Implementation of Entrustable Professional Activities assessments in a Canadian obstetrics and gynecology residency program: a mixed methods study
Background: Since the implementation of competency-based medical education (CBME) across residency training programs in Canada, there has been limited research understanding how entrustable professional activity (EPA) assessments are used by faculty supervisors and residents.
Objective: This study examines how EPA assessments are used in an Obstetrics and Gynecology residency program and the impact of implementation on both groups.
Methods: A mixed methods study design was used. Part one involved the aggregation of descriptive data of EPA assessment completion for postgraduate year 1 and 2 residents from July 2019 to May 2020. Part two involved a thematic analysis of semi-structured interviews of residents and faculty.

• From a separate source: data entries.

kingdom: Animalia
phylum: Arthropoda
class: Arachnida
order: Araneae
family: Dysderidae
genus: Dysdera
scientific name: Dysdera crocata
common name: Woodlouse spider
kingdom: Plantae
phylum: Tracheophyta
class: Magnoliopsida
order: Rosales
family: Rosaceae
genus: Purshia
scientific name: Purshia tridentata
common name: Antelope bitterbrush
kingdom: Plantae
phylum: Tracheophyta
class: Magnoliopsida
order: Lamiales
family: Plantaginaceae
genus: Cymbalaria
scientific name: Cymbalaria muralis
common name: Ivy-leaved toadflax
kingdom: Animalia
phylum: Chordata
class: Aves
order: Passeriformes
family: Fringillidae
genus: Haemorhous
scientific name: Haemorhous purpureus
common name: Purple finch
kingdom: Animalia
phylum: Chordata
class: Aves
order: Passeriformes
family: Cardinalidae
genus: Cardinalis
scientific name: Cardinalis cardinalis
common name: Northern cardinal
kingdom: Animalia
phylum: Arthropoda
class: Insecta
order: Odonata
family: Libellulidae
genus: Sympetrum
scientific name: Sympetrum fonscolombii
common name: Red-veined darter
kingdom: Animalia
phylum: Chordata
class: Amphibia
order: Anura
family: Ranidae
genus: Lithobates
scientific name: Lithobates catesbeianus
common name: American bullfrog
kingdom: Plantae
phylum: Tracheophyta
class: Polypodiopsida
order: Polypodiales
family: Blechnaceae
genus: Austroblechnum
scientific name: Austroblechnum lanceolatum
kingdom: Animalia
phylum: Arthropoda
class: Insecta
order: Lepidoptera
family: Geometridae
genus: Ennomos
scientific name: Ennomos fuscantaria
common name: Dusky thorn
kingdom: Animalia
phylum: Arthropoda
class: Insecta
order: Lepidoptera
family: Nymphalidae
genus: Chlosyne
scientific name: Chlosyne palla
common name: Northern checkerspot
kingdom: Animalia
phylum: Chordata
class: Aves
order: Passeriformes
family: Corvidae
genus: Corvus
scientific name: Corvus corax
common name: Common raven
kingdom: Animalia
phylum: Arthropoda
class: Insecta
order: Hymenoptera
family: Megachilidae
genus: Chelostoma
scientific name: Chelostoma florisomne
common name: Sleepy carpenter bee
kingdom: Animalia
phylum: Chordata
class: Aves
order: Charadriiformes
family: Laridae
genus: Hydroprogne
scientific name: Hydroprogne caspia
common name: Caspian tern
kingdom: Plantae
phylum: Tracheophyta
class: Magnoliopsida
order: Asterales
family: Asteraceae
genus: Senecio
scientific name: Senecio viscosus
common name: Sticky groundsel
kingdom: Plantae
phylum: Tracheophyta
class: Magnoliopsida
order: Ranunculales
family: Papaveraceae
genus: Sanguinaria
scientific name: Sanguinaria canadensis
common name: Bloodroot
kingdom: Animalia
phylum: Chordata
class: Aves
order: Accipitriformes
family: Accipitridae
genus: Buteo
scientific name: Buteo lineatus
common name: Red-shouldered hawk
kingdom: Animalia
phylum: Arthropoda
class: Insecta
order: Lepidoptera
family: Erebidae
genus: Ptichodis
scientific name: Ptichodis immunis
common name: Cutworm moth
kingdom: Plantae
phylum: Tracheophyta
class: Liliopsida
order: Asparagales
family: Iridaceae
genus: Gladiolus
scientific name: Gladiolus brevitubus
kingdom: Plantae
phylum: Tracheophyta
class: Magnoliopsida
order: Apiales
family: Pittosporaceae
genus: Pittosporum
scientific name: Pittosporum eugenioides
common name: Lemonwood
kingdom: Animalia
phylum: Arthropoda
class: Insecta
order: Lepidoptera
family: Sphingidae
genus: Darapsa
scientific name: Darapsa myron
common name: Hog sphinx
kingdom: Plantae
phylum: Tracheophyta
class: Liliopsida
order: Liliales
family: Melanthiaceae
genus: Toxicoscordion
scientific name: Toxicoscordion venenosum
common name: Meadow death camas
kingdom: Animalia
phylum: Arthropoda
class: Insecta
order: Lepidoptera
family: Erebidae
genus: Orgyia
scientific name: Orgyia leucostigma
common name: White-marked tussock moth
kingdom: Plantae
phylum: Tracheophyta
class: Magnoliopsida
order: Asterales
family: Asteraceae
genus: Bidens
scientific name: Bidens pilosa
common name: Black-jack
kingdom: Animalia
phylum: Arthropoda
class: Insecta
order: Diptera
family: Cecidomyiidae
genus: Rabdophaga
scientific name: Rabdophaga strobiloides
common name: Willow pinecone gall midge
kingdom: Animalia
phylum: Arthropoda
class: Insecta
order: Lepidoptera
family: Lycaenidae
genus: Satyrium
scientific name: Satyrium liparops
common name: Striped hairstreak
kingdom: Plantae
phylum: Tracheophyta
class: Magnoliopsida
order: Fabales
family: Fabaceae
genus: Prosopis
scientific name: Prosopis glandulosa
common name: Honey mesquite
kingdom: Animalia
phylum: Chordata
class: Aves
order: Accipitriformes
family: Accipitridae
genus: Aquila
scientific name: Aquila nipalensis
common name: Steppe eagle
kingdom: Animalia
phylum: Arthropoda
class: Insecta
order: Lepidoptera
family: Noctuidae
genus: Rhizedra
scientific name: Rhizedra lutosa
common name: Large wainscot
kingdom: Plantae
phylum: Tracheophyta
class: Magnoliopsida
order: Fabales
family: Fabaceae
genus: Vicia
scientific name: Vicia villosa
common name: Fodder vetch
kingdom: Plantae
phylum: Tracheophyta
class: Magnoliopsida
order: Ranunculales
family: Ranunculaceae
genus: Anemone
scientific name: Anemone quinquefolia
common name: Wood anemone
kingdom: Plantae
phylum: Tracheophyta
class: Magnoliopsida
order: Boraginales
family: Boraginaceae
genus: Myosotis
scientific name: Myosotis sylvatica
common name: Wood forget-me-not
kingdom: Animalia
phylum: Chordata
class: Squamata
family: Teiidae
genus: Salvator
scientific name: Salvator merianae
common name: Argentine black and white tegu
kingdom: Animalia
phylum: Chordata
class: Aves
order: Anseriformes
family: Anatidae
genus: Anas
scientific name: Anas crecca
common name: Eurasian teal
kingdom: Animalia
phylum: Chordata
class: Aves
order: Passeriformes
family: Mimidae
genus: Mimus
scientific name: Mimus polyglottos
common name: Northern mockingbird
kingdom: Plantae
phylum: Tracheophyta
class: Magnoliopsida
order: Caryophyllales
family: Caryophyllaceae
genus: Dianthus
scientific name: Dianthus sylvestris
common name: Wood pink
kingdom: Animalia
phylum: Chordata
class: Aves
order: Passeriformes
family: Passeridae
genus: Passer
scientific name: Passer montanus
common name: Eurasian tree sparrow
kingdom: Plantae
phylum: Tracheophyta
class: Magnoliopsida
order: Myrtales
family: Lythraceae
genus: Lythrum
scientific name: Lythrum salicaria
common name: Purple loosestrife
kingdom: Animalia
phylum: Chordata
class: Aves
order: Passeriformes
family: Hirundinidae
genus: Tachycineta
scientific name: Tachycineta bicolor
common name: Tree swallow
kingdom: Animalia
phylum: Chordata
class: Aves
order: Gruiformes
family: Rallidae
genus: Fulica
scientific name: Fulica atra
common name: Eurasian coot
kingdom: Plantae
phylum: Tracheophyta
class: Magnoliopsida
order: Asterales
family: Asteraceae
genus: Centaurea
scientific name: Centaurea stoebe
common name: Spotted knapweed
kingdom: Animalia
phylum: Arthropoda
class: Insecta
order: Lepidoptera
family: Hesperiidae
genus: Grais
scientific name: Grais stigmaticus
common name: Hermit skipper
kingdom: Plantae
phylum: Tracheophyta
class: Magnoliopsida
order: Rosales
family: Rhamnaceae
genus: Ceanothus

Results: There was significant uptake of EPA assessments across community and teaching hospitals with widespread contribution of assessment data from faculty. However, both residents and faculty reported that the intended design of EPA assessments as low-stakes assessments to provide formative feedback is not how EPA assessments are experienced. Residents and faculty noted the increased level of administrative burden and related perceived stress amongst the resident group.
Conclusions: The implementation of EPA assessments is feasible across a variety of sites. However, previous measurement challenges remain. Neither residents nor faculty perceive the value of EPAs to improve feedback, despite their intended nature.